◆ WHAT TO PRODUCE ◆
Please copy each line of the listing below in which the word "asigura" appears.

╔══

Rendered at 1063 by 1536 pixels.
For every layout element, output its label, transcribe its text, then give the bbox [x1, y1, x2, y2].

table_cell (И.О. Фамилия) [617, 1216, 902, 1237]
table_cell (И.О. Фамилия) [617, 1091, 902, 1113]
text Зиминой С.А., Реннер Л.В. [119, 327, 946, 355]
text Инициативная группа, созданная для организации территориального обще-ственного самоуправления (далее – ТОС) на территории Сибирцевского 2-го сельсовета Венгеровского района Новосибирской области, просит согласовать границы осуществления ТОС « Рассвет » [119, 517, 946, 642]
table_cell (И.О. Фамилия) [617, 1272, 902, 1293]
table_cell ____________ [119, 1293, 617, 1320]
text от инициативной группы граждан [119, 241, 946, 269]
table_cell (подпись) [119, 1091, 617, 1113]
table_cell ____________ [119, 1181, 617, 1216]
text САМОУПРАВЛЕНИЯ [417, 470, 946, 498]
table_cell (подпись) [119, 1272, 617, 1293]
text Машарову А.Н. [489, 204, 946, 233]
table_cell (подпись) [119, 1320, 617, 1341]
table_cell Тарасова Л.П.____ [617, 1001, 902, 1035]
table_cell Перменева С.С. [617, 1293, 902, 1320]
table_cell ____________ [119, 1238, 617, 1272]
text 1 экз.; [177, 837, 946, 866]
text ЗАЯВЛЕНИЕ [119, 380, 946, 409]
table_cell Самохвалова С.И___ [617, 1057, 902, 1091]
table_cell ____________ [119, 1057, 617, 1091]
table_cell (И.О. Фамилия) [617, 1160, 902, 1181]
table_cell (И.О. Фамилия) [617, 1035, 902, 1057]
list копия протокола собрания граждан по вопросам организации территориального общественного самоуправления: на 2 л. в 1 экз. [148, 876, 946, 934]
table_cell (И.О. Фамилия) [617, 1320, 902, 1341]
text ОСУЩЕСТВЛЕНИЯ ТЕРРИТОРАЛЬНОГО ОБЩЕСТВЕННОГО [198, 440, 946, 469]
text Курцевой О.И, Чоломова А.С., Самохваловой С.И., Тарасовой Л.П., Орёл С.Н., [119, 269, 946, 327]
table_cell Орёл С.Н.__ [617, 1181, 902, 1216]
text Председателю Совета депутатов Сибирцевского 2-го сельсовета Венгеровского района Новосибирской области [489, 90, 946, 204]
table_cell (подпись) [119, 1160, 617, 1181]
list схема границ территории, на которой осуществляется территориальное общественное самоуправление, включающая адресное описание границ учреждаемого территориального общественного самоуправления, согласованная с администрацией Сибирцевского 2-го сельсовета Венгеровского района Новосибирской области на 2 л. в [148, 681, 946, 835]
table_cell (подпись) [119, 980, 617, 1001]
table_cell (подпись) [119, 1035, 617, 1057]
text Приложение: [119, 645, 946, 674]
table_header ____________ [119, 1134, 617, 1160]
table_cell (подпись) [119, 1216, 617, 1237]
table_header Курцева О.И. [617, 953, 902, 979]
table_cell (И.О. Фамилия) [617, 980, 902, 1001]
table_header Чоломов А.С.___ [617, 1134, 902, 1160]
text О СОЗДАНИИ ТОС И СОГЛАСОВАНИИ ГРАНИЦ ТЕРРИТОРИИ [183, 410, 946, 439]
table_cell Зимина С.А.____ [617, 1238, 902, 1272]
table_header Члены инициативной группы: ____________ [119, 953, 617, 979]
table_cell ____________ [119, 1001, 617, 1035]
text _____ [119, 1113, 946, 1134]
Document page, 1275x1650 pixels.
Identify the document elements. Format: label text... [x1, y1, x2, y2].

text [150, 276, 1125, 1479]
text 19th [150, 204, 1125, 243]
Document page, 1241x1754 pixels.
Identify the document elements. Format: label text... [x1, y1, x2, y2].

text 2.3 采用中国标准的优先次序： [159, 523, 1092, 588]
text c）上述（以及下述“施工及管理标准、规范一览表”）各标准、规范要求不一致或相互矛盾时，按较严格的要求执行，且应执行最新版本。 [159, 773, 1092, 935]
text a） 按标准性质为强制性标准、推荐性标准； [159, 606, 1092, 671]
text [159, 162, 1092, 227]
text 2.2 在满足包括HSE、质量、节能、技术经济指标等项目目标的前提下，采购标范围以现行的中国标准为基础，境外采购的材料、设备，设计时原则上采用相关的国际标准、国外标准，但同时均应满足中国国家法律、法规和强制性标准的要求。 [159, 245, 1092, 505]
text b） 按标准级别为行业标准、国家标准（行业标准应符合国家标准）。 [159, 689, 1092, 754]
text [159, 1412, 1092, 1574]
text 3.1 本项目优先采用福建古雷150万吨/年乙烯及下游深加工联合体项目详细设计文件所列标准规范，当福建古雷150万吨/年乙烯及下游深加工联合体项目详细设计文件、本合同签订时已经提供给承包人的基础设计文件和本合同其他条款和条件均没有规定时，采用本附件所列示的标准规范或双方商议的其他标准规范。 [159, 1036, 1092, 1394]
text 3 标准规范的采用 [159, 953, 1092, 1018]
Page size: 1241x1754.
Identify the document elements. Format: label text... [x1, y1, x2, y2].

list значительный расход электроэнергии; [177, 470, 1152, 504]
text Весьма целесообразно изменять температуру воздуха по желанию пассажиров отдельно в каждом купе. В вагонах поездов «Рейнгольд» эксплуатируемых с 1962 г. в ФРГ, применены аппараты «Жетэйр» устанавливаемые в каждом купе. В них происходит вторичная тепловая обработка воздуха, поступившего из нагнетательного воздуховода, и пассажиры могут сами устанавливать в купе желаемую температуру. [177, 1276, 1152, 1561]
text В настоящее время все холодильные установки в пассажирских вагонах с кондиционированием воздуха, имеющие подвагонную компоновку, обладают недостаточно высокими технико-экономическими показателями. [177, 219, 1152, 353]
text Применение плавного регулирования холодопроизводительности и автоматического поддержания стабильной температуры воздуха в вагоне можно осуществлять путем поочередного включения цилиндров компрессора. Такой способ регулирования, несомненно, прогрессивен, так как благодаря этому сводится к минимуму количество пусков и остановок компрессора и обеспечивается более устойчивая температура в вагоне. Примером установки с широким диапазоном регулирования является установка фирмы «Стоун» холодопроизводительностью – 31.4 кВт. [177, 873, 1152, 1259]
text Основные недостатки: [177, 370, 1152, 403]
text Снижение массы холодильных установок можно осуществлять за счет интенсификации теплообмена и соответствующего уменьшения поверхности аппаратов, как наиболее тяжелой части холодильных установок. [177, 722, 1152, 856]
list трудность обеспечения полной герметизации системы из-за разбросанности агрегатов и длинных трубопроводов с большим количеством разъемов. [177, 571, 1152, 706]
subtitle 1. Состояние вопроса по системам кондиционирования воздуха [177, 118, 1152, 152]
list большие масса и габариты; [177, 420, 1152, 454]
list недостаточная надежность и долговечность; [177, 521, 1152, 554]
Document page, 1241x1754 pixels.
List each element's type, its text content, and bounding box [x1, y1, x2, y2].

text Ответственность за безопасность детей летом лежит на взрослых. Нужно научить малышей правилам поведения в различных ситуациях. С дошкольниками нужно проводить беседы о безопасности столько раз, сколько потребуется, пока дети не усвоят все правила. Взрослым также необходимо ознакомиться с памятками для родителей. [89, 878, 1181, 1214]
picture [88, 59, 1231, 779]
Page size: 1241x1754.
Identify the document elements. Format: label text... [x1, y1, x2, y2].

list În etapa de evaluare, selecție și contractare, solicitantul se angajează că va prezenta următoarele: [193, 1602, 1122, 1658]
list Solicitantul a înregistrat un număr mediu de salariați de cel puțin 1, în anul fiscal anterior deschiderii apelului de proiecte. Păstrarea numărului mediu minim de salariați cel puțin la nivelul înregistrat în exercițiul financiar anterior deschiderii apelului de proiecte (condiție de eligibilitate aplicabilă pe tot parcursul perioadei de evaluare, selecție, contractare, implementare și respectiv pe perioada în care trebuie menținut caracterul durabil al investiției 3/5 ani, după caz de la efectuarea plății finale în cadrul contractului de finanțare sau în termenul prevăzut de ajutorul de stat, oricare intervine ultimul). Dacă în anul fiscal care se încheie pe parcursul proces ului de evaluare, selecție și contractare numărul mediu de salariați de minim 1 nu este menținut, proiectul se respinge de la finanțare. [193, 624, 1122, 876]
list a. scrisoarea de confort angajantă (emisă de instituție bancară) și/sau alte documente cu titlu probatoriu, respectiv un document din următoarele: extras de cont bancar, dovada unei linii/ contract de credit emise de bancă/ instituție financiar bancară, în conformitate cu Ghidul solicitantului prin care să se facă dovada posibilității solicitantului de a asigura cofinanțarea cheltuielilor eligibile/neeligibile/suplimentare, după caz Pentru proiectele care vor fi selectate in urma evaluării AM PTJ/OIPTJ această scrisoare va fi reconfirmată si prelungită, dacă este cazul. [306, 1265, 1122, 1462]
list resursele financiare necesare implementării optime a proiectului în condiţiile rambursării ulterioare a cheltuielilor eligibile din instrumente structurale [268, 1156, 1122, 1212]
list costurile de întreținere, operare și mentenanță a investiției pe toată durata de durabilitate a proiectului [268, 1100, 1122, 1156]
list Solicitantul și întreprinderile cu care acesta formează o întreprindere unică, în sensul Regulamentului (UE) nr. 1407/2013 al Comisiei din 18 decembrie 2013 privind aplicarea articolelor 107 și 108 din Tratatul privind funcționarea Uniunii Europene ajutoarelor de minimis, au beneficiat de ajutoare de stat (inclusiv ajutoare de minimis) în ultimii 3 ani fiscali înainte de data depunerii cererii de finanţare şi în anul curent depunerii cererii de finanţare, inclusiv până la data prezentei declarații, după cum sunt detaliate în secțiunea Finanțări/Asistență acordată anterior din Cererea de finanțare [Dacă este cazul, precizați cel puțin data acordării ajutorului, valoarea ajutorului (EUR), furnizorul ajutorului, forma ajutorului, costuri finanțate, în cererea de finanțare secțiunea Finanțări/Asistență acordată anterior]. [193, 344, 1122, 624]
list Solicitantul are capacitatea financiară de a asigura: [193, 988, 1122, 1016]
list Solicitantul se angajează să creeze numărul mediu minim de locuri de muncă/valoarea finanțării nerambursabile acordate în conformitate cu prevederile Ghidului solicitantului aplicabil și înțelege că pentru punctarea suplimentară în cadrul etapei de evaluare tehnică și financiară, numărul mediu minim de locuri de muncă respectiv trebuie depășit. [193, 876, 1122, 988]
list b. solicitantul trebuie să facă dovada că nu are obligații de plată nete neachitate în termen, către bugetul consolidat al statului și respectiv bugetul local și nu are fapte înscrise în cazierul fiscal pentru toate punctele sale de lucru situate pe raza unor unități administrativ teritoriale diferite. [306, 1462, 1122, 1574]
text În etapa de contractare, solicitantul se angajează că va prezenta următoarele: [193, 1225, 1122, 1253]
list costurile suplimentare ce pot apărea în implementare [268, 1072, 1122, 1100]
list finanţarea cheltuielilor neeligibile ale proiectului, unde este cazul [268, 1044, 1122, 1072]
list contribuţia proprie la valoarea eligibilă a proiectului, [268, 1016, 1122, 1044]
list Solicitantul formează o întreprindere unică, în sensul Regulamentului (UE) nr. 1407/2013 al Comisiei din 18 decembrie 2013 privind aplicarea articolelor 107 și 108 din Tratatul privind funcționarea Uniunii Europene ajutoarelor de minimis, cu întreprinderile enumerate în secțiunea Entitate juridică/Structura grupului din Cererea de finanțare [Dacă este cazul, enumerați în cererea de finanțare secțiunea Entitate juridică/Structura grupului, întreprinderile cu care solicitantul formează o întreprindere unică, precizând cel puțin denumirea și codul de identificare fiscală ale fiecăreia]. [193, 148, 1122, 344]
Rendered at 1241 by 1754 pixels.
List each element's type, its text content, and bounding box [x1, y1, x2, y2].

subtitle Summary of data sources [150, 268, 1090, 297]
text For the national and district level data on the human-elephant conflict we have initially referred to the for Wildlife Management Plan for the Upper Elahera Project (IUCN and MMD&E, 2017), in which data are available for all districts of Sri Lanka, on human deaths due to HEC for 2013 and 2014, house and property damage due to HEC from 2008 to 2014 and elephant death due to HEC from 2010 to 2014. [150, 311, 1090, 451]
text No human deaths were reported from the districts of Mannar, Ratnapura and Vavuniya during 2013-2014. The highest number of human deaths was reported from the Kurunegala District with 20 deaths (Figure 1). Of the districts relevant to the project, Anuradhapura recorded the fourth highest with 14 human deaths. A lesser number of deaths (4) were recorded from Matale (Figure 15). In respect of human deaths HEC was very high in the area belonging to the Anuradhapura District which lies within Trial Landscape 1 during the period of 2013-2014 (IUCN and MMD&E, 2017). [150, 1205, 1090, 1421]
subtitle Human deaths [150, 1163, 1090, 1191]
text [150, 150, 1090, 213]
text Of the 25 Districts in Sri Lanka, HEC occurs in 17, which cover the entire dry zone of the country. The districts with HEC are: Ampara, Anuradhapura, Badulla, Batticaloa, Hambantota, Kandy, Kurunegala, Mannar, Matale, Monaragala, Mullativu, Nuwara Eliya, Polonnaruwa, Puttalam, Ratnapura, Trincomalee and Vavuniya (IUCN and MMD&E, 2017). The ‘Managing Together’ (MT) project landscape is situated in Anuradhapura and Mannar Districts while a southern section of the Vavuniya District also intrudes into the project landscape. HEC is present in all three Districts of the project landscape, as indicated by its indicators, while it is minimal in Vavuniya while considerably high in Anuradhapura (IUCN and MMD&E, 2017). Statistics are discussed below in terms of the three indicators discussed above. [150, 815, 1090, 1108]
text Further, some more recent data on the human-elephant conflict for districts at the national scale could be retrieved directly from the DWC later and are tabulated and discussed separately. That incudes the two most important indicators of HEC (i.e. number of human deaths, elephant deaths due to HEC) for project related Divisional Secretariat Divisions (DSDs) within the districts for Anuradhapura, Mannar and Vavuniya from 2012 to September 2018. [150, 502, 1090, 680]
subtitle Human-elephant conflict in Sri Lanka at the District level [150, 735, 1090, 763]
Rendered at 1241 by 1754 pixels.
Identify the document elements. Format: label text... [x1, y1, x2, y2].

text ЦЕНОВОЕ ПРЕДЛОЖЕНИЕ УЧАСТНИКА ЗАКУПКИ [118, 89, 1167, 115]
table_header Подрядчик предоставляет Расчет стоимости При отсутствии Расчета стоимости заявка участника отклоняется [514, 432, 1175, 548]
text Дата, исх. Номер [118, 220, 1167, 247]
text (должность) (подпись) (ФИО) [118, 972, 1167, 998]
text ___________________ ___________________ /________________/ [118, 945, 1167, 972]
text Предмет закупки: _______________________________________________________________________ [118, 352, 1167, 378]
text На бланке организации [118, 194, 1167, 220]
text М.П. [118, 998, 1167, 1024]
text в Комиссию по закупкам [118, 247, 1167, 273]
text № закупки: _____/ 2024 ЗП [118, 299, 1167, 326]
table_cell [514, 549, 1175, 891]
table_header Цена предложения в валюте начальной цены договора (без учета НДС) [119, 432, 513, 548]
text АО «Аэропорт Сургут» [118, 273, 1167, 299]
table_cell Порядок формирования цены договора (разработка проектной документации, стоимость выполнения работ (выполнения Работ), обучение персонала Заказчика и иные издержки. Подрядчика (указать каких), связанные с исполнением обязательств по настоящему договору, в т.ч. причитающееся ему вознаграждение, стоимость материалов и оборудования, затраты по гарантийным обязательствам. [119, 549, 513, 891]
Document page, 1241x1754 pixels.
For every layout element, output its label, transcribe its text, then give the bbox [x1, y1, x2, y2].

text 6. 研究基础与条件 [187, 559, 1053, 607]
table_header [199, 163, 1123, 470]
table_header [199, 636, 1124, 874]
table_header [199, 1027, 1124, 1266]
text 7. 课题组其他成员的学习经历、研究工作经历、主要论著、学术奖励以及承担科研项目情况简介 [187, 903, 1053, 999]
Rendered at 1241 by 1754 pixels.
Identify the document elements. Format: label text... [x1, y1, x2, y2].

╚══

◆ ANSWER TO THIS TASK ◆
list a. scrisoarea de confort angajantă (emisă de instituție bancară) și/sau alte documente cu titlu probatoriu, respectiv un document din următoarele: extras de cont bancar, dovada unei linii/ contract de credit emise de bancă/ instituție financiar bancară, în conformitate cu Ghidul solicitantului prin care să se facă dovada posibilității solicitantului de a asigura cofinanțarea cheltuielilor eligibile/neeligibile/suplimentare, după caz Pentru proiectele care vor fi selectate in urma evaluării AM PTJ/OIPTJ această scrisoare va fi reconfirmată si prelungită, dacă este cazul. [306, 1265, 1122, 1462]
list Solicitantul are capacitatea financiară de a asigura: [193, 988, 1122, 1016]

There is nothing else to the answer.